● Work to do: Write out the records below again, substituting "field number" for every occurrence of "collector number" and leaving everything else untouched.

Data records

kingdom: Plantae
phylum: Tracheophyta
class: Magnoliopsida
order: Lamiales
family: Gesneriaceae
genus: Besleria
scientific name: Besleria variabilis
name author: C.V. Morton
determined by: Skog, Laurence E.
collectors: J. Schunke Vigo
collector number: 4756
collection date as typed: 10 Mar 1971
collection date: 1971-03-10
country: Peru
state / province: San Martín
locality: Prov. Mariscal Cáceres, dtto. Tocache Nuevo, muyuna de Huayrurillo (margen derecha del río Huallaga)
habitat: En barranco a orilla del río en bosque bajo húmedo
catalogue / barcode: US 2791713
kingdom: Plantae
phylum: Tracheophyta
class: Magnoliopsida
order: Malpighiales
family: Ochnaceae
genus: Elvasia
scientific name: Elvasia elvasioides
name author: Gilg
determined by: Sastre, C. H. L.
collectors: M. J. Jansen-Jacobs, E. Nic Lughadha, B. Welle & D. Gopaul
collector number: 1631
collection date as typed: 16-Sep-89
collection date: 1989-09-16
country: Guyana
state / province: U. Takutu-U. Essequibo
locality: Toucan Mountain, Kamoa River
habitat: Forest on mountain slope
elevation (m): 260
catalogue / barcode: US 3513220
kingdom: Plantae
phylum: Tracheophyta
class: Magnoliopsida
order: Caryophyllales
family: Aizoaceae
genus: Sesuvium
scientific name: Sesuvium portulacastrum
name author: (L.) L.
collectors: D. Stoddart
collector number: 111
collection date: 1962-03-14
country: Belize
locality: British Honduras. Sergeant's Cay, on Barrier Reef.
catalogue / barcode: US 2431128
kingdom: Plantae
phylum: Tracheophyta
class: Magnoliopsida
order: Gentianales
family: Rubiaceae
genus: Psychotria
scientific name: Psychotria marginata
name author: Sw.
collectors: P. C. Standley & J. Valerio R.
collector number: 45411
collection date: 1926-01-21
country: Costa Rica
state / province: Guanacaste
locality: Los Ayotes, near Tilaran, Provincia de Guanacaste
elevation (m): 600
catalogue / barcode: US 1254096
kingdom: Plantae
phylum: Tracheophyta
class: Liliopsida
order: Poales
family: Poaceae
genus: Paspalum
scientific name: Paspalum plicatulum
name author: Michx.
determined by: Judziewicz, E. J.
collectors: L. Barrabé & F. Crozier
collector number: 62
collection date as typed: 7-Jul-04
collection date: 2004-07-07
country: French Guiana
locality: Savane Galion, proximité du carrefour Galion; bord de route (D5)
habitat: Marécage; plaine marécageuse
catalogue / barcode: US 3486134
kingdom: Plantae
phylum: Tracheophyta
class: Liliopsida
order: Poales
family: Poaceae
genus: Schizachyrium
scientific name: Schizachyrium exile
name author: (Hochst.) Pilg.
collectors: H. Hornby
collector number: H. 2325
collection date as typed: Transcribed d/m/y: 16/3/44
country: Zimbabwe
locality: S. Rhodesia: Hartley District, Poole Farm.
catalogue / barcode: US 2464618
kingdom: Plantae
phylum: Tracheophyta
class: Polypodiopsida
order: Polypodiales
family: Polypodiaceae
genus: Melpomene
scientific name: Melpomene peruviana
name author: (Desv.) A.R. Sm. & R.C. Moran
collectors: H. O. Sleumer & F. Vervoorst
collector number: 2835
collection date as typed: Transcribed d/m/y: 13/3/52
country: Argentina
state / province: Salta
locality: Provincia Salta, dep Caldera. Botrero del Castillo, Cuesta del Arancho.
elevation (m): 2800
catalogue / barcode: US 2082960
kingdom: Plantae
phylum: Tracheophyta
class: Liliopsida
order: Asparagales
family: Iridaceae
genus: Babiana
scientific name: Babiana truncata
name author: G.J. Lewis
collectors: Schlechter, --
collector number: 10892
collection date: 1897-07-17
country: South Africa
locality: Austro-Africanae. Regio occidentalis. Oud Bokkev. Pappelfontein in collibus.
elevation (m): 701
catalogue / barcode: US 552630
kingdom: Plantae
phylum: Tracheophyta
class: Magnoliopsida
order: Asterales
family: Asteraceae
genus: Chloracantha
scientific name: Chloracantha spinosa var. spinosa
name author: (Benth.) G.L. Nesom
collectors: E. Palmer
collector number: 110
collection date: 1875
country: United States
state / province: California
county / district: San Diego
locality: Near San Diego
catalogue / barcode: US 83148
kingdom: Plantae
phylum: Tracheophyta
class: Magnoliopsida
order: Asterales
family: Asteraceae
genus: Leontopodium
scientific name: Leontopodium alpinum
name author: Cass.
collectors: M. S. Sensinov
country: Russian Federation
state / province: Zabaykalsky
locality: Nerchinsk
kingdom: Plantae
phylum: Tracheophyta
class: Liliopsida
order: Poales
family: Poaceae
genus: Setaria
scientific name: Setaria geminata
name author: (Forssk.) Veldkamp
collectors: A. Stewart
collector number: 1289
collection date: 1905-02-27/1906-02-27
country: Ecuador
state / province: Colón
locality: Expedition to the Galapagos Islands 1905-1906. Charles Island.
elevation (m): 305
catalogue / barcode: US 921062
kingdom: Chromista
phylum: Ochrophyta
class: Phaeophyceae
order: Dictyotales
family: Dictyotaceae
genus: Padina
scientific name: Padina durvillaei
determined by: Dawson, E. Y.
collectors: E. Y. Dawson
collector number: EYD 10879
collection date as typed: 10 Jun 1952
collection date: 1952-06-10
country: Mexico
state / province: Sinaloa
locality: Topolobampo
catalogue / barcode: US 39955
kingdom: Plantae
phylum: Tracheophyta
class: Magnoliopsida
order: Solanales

● Solved exercise:
kingdom: Plantae
phylum: Tracheophyta
class: Magnoliopsida
order: Lamiales
family: Gesneriaceae
genus: Besleria
scientific name: Besleria variabilis
name author: C.V. Morton
determined by: Skog, Laurence E.
collectors: J. Schunke Vigo
field number: 4756
collection date as typed: 10 Mar 1971
collection date: 1971-03-10
country: Peru
state / province: San Martín
locality: Prov. Mariscal Cáceres, dtto. Tocache Nuevo, muyuna de Huayrurillo (margen derecha del río Huallaga)
habitat: En barranco a orilla del río en bosque bajo húmedo
catalogue / barcode: US 2791713
kingdom: Plantae
phylum: Tracheophyta
class: Magnoliopsida
order: Malpighiales
family: Ochnaceae
genus: Elvasia
scientific name: Elvasia elvasioides
name author: Gilg
determined by: Sastre, C. H. L.
collectors: M. J. Jansen-Jacobs, E. Nic Lughadha, B. Welle & D. Gopaul
field number: 1631
collection date as typed: 16-Sep-89
collection date: 1989-09-16
country: Guyana
state / province: U. Takutu-U. Essequibo
locality: Toucan Mountain, Kamoa River
habitat: Forest on mountain slope
elevation (m): 260
catalogue / barcode: US 3513220
kingdom: Plantae
phylum: Tracheophyta
class: Magnoliopsida
order: Caryophyllales
family: Aizoaceae
genus: Sesuvium
scientific name: Sesuvium portulacastrum
name author: (L.) L.
collectors: D. Stoddart
field number: 111
collection date: 1962-03-14
country: Belize
locality: British Honduras. Sergeant's Cay, on Barrier Reef.
catalogue / barcode: US 2431128
kingdom: Plantae
phylum: Tracheophyta
class: Magnoliopsida
order: Gentianales
family: Rubiaceae
genus: Psychotria
scientific name: Psychotria marginata
name author: Sw.
collectors: P. C. Standley & J. Valerio R.
field number: 45411
collection date: 1926-01-21
country: Costa Rica
state / province: Guanacaste
locality: Los Ayotes, near Tilaran, Provincia de Guanacaste
elevation (m): 600
catalogue / barcode: US 1254096
kingdom: Plantae
phylum: Tracheophyta
class: Liliopsida
order: Poales
family: Poaceae
genus: Paspalum
scientific name: Paspalum plicatulum
name author: Michx.
determined by: Judziewicz, E. J.
collectors: L. Barrabé & F. Crozier
field number: 62
collection date as typed: 7-Jul-04
collection date: 2004-07-07
country: French Guiana
locality: Savane Galion, proximité du carrefour Galion; bord de route (D5)
habitat: Marécage; plaine marécageuse
catalogue / barcode: US 3486134
kingdom: Plantae
phylum: Tracheophyta
class: Liliopsida
order: Poales
family: Poaceae
genus: Schizachyrium
scientific name: Schizachyrium exile
name author: (Hochst.) Pilg.
collectors: H. Hornby
field number: H. 2325
collection date as typed: Transcribed d/m/y: 16/3/44
country: Zimbabwe
locality: S. Rhodesia: Hartley District, Poole Farm.
catalogue / barcode: US 2464618
kingdom: Plantae
phylum: Tracheophyta
class: Polypodiopsida
order: Polypodiales
family: Polypodiaceae
genus: Melpomene
scientific name: Melpomene peruviana
name author: (Desv.) A.R. Sm. & R.C. Moran
collectors: H. O. Sleumer & F. Vervoorst
field number: 2835
collection date as typed: Transcribed d/m/y: 13/3/52
country: Argentina
state / province: Salta
locality: Provincia Salta, dep Caldera. Botrero del Castillo, Cuesta del Arancho.
elevation (m): 2800
catalogue / barcode: US 2082960
kingdom: Plantae
phylum: Tracheophyta
class: Liliopsida
order: Asparagales
family: Iridaceae
genus: Babiana
scientific name: Babiana truncata
name author: G.J. Lewis
collectors: Schlechter, --
field number: 10892
collection date: 1897-07-17
country: South Africa
locality: Austro-Africanae. Regio occidentalis. Oud Bokkev. Pappelfontein in collibus.
elevation (m): 701
catalogue / barcode: US 552630
kingdom: Plantae
phylum: Tracheophyta
class: Magnoliopsida
order: Asterales
family: Asteraceae
genus: Chloracantha
scientific name: Chloracantha spinosa var. spinosa
name author: (Benth.) G.L. Nesom
collectors: E. Palmer
field number: 110
collection date: 1875
country: United States
state / province: California
county / district: San Diego
locality: Near San Diego
catalogue / barcode: US 83148
kingdom: Plantae
phylum: Tracheophyta
class: Magnoliopsida
order: Asterales
family: Asteraceae
genus: Leontopodium
scientific name: Leontopodium alpinum
name author: Cass.
collectors: M. S. Sensinov
country: Russian Federation
state / province: Zabaykalsky
locality: Nerchinsk
kingdom: Plantae
phylum: Tracheophyta
class: Liliopsida
order: Poales
family: Poaceae
genus: Setaria
scientific name: Setaria geminata
name author: (Forssk.) Veldkamp
collectors: A. Stewart
field number: 1289
collection date: 1905-02-27/1906-02-27
country: Ecuador
state / province: Colón
locality: Expedition to the Galapagos Islands 1905-1906. Charles Island.
elevation (m): 305
catalogue / barcode: US 921062
kingdom: Chromista
phylum: Ochrophyta
class: Phaeophyceae
order: Dictyotales
family: Dictyotaceae
genus: Padina
scientific name: Padina durvillaei
determined by: Dawson, E. Y.
collectors: E. Y. Dawson
field number: EYD 10879
collection date as typed: 10 Jun 1952
collection date: 1952-06-10
country: Mexico
state / province: Sinaloa
locality: Topolobampo
catalogue / barcode: US 39955
kingdom: Plantae
phylum: Tracheophyta
class: Magnoliopsida
order: Solanales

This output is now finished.